During the May 26 selloff in stocks, we heard numerous “blame it on the strong dollar” comments similar to the one below via CNBC:

“I think the pressure today is coming from the stronger dollar,” said Peter Cardillo, chief market economist at Rockwell Global Capital. “The focus this week is the yield curve and the stronger dollar.”

Stocks Gained Over 70% With Strong Greenback

While the value of the U.S. dollar impacts countless areas in the global economy, a logical question is how concerned should equity investors be about a strong dollar? As shown in the chart below, the S&P 500 gained over 70% during a period of U.S. dollar strength between 1982 and 1984. Therefore, taken in isolation, a strong dollar is not a reason to cash in your stock portfolio.

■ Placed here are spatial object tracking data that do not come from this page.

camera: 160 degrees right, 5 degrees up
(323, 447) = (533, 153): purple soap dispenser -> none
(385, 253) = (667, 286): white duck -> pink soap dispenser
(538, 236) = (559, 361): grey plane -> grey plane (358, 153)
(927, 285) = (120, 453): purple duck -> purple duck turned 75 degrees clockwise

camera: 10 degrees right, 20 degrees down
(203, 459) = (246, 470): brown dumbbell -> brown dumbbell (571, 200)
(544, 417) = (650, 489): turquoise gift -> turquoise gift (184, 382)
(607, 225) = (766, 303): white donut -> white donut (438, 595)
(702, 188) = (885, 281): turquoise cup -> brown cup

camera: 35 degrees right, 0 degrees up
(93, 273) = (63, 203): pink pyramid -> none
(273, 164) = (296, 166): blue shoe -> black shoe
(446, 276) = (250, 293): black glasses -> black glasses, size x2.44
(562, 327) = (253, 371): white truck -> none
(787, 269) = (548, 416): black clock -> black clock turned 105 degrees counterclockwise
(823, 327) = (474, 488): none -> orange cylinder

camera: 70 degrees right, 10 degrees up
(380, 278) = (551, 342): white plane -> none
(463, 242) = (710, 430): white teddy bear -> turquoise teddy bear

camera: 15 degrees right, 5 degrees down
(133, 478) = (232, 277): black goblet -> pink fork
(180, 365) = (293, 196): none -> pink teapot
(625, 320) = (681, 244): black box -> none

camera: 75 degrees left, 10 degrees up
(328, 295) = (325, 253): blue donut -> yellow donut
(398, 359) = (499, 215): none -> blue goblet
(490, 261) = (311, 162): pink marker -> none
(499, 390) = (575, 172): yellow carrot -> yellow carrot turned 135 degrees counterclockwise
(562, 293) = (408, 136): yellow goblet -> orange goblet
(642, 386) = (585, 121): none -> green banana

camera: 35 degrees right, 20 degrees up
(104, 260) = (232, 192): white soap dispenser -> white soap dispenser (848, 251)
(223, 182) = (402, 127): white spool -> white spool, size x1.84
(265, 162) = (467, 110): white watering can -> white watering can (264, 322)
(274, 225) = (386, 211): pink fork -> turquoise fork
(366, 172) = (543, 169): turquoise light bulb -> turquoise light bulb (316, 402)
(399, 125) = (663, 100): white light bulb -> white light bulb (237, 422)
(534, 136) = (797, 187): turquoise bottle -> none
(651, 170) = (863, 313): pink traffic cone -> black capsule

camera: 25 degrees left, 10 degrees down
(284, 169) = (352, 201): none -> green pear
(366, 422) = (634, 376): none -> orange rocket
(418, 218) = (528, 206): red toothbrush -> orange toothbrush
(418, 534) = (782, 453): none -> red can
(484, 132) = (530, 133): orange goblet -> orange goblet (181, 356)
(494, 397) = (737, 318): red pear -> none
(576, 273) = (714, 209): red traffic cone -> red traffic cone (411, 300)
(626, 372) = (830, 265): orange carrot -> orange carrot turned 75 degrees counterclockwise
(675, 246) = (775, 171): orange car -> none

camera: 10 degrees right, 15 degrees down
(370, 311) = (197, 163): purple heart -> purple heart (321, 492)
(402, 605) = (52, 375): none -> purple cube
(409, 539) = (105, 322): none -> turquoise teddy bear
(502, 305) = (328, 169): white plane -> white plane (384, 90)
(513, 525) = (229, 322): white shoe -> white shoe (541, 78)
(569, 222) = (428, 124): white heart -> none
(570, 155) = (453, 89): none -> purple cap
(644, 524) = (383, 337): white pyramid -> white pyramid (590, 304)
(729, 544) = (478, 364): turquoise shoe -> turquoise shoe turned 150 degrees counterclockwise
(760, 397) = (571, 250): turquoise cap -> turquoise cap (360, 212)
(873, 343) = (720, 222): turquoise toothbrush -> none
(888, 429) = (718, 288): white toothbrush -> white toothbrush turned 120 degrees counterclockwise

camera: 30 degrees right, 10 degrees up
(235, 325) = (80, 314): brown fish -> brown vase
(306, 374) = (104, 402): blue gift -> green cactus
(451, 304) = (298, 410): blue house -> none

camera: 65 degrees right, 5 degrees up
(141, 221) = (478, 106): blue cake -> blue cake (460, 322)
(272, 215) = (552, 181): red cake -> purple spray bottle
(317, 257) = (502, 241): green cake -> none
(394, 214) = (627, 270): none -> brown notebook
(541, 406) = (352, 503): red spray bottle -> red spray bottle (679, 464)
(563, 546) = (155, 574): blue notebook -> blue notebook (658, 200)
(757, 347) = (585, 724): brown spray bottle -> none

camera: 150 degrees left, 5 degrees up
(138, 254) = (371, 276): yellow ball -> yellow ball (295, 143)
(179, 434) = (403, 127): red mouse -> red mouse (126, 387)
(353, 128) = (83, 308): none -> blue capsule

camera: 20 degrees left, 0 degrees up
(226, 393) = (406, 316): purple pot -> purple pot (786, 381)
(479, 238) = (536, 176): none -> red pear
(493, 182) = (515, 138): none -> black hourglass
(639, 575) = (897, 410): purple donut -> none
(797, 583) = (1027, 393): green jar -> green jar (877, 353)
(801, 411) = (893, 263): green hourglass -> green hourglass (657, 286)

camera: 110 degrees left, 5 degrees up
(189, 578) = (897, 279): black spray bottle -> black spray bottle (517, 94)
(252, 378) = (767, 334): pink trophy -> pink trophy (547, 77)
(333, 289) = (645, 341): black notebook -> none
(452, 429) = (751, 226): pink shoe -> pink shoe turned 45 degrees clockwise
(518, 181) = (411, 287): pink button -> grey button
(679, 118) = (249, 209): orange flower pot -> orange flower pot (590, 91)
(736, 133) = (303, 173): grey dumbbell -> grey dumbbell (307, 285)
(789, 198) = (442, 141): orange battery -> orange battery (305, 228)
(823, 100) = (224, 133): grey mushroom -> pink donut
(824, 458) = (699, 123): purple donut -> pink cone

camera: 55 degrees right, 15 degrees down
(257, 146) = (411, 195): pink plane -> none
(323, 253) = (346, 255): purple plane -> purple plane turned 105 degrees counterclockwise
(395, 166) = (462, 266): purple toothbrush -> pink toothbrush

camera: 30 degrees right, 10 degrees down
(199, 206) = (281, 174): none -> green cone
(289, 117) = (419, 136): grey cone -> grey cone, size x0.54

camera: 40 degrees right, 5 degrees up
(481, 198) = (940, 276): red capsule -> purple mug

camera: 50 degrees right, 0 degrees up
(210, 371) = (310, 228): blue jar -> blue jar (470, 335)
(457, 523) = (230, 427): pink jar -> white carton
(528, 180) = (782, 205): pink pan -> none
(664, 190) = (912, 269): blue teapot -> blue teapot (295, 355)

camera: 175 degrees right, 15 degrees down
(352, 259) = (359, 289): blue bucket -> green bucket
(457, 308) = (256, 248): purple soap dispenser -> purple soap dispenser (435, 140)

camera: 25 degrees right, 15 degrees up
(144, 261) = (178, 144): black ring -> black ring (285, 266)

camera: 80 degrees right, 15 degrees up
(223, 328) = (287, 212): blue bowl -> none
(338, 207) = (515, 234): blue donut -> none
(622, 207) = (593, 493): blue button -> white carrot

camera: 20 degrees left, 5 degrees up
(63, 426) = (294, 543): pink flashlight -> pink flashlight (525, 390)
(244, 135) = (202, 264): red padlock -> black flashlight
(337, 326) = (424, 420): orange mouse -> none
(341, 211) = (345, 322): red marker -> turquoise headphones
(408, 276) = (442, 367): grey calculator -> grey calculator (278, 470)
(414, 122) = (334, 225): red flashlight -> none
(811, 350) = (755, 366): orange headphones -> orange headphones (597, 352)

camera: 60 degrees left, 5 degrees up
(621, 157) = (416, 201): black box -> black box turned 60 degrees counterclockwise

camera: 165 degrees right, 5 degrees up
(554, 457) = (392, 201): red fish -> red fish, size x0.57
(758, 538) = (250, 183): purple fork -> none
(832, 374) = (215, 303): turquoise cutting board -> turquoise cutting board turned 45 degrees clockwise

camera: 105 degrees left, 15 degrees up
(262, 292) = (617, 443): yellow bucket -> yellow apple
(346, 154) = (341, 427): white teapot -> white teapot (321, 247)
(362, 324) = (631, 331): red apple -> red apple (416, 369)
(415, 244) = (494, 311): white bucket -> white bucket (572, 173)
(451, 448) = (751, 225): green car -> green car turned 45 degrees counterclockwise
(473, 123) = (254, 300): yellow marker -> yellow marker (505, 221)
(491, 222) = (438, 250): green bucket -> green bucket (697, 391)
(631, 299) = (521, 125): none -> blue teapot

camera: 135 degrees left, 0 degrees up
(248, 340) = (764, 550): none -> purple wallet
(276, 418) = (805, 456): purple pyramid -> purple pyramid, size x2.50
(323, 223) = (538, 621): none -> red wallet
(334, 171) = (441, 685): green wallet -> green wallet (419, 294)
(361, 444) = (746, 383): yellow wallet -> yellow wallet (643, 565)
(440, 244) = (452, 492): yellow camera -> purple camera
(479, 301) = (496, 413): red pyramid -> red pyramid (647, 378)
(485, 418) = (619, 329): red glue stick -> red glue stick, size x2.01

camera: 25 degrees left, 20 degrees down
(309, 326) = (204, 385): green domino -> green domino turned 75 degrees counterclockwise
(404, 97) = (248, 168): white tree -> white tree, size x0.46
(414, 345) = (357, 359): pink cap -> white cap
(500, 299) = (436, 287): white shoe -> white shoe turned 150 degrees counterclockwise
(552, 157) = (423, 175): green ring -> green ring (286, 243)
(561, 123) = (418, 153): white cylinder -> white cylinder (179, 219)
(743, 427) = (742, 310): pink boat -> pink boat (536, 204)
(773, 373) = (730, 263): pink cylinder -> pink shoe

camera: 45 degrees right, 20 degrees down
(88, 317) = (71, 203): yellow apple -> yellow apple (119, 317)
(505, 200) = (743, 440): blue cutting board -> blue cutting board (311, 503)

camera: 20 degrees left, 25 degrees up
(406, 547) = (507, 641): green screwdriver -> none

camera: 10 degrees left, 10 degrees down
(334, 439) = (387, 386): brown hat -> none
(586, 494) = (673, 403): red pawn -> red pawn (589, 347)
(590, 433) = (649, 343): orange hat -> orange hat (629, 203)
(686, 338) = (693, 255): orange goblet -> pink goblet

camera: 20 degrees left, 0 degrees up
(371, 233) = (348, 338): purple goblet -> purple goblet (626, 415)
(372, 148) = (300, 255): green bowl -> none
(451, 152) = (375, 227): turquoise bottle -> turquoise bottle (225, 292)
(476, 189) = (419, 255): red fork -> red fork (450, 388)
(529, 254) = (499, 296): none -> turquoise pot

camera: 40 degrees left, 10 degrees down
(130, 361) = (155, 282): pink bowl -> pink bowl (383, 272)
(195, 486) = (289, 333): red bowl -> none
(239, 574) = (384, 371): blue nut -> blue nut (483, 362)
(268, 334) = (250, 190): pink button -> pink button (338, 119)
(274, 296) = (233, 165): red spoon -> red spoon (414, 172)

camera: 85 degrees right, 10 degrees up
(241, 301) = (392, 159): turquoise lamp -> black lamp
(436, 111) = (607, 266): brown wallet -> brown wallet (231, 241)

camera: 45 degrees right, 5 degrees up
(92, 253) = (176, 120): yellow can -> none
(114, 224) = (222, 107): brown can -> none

A Bigger Concern Is The Length Of The Bull Run

Regardless of the dollar’s impact, there are three reasons telling investors now is a good time to water test their portfolio for the next inevitable bear market:

  1. The bull market is quite mature in historical terms.
  2. Bear markets can wipe out gains quickly.
  3. A new and different landscape may be emerging as interest rates come off of multi-decade lows.


Back To History And The Dollar

Can we find another period in recent history when stocks and the U.S. dollar rose simultaneously? Sure we can – as shown below, the S&P 500 nearly tripled in value between 1995 and early 2000. Over the same period, the U.S. dollar surged over 25%.

Investment Implications – The Weight Of The Evidence

Tuesday’s big drop in stocks did not constitute a material change to the hard evidence when viewed on our investment time horizon.

With a big GDP number coming Friday, it is important to remain flexible and open-minded. The market will guide us if we are willing to listen.